While he’s focusing on his mid-range game, perimeter shooting and, of course, his defense, Butler emphatically states he is trying to improve in all areas.
“I’m working on everything,” said Butler. “My game’s not perfect in any area, so why stop working on one over another? I’m definitely spending time on my three-point shot, because with Derrick back, teams are going to double team him. So we’ve got to be able to open the floor for him. I’m working on some mid-post work, for when I’m going up against a smaller two guard or small forward. You’ve got to be able to score from every point on the floor. And a lot of ball handing, so I can be the secondary ball handler. That’s also important.”
Butler’s typical day when he is in Chicago begins well before he arrives at the Berto Center. He runs first thing in the morning, but is considering getting into biking because it is easier on his knees and legs.
"I want to be that guy, a key piece, because we’re going to be a special team this year," said Butler.
Following breakfast, he heads to the Berto Center to work out on the court, usually with an assistant coach and in the weight room. Occasionally at night he’ll watch film in an ongoing effort to learn the game and correct mistakes. It is not one particular game or series that he watches, rather a variety of footage provided by Daisuke Yoshimoto, the team’s video coordinator, who Butler has called as late as 11 p.m. for assistance.
Butler’s work ethic is typical of this Bulls team. It is a group that never quits, as it has proved time and time again.
Butler is quick to answer when asked what he took away from last season, one in which the Bulls played into the second round of the postseason without Rose and while dealing with injuries to key players.

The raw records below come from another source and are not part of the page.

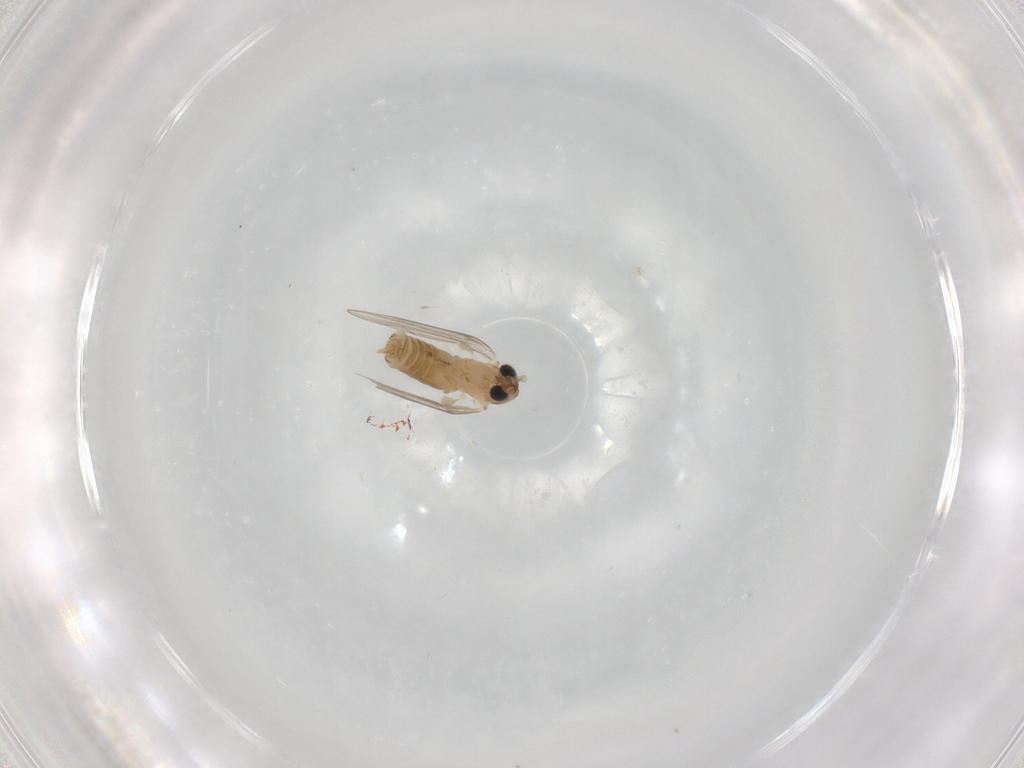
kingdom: Animalia
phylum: Arthropoda
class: Insecta
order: Diptera
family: Psychodidae
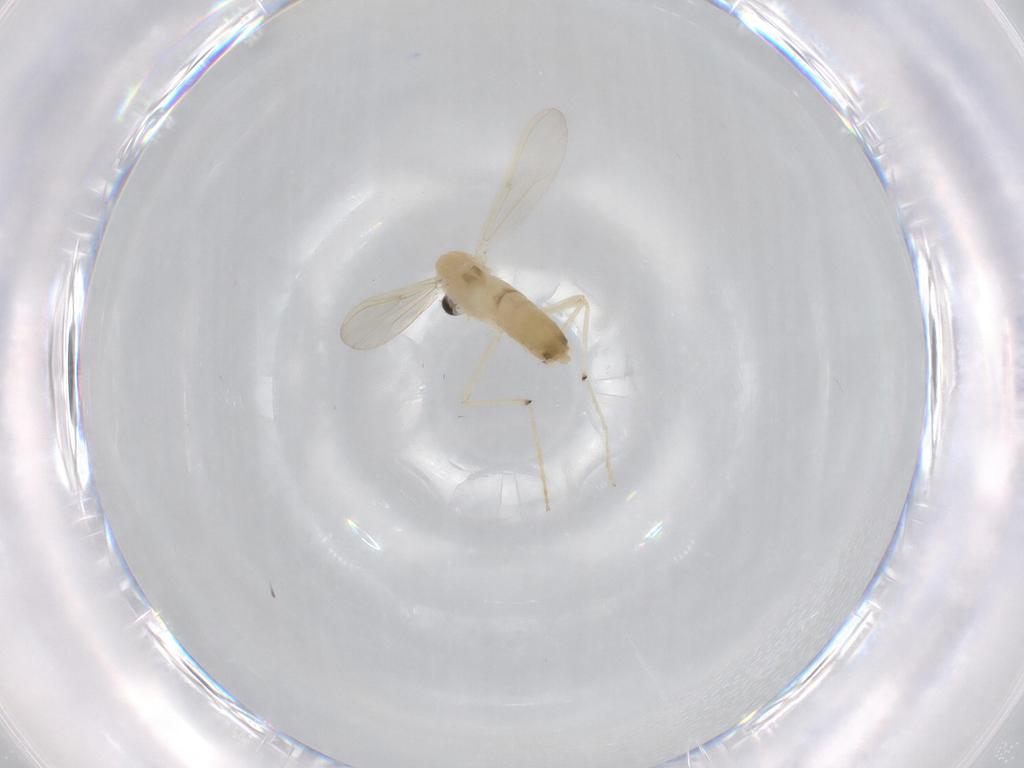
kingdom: Animalia
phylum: Arthropoda
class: Insecta
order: Diptera
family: Chironomidae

“That we’re an extremely tough team,” said Butler. “You can’t sleep on anybody in this league,even if their star player or a few star players are down. Everyone is a pro and everyone is here for a reason. You’ve got to bring it each and every night—regular season, playoffs, whatever it may be. You try to win as many games as possible. Last season definitely showed that the Chicago Bulls are one tough, hard fighting team.”

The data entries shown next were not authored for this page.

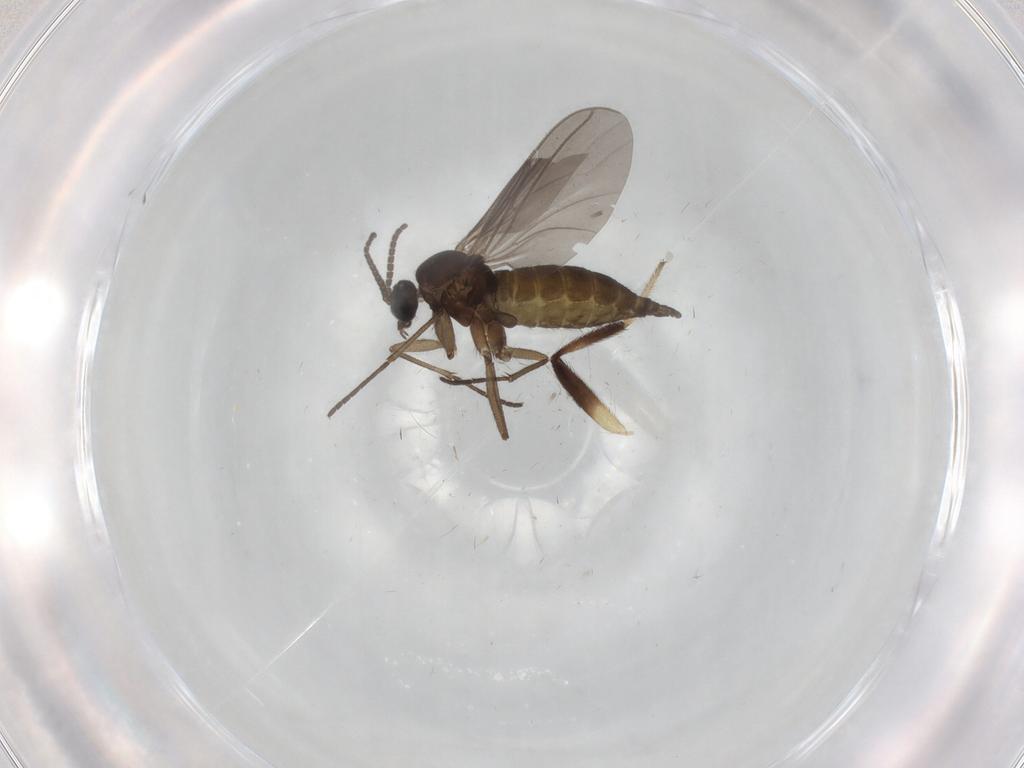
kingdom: Animalia
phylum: Arthropoda
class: Insecta
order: Diptera
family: Sciaridae
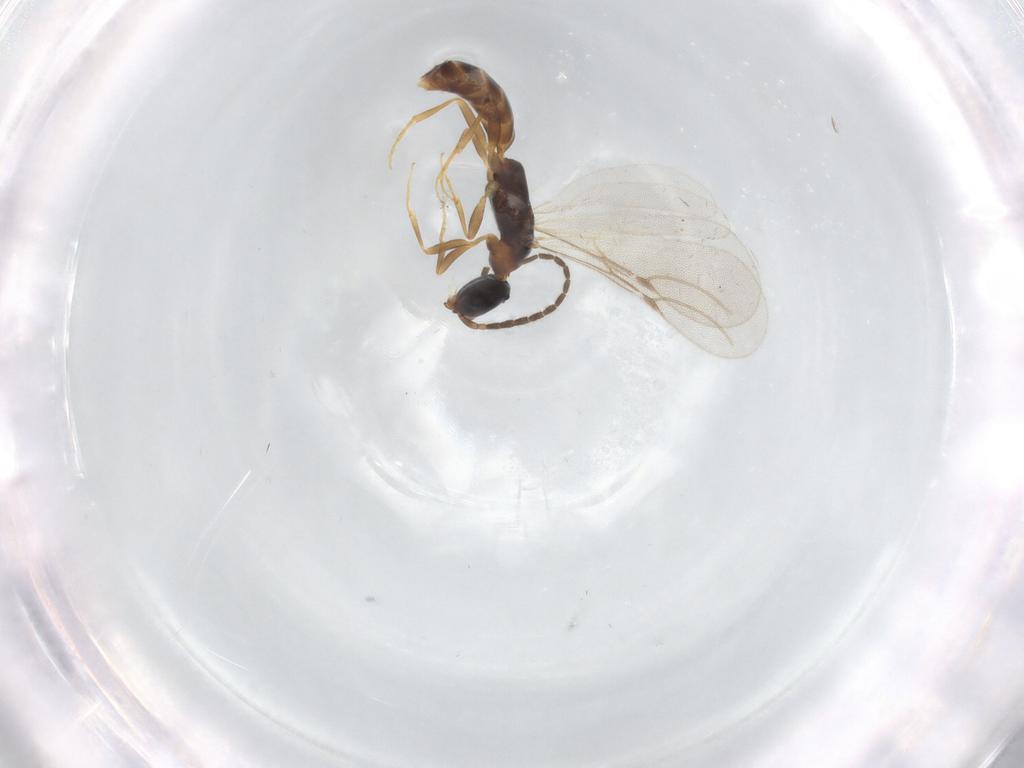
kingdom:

It is an identity that isn’t likely to change any time soon, as the Bulls’ new additions seem to fall right in line with the culture created in Chicago. Throughout the summer, Butler has been in the gym on numerous occasions with the team’s rookies, Tony Snell and Erik Murphy, and he likes what he has seen out of them thus far.
“They’ve been in non-stop and that’s huge,” said Butler of Snell and Murphy. “From Day 1 you start out letting Thibs and the management know that you want to be here and do whatever it takes to help this team win. It begins right when they call your name [on draft night] and once you’re here for summer league, you start working your tail off. I like those guys though, they’re young and humble. They’re coming from winning programs, but they know they have to start all over at this level.”

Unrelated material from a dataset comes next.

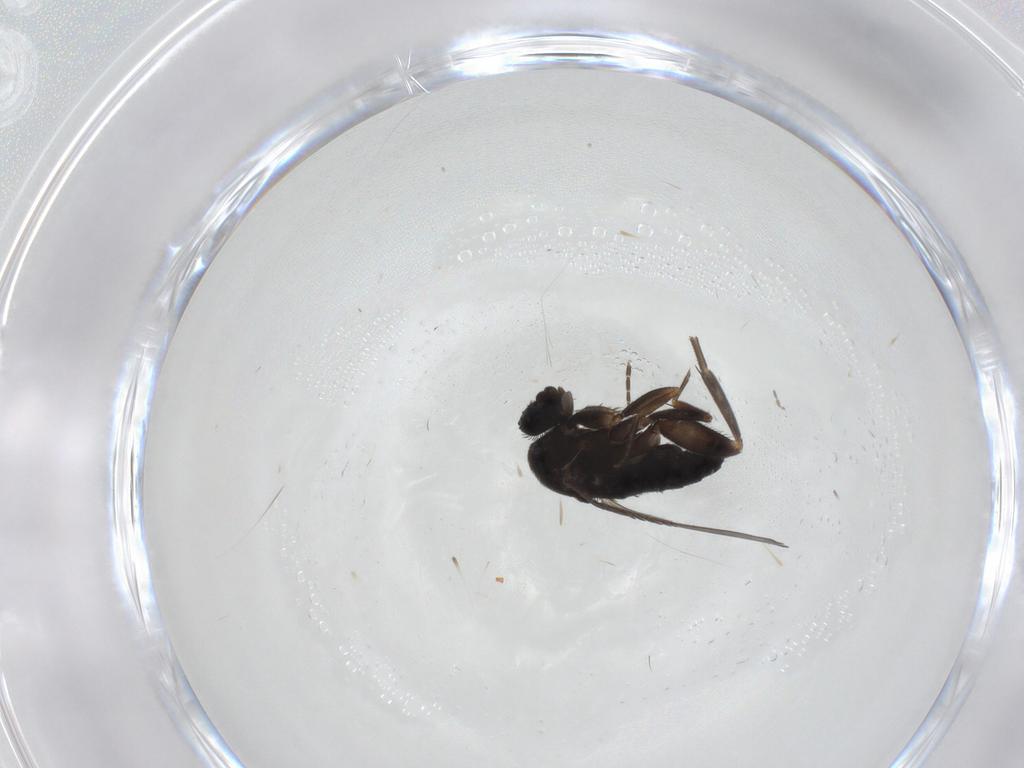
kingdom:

A player who is well beyond that point is Rose. Though this will be Butler’s third season as a teammate of the former NBA MVP’s, he played sparingly his rookie year, thus his minutes on the floor with Rose were limited.
“This is more or less my first year to be able to play with him, so I’m very excited about that,” said Butler. “But I don’t think our mentality as a team changes at all. It will be even fiercer, if anything. Derrick is back and he’ll be himself, a guy that wants to win. He’s a winner and that’s what he’s known for doing. It’s huge to have him back and I think we’re going to do something special.”
“Everyone in this league is playing for one goal and that’s to win a championship,” added Butler. “I really think we can do it. The pieces we have, the guys that we have and the fact we’re close knitted, plus the new additions, we know we’re going to compete and fight in practice. We’ll be ready come game time and I like our chances. We want it. We want another one of those banners with all of our names on it.”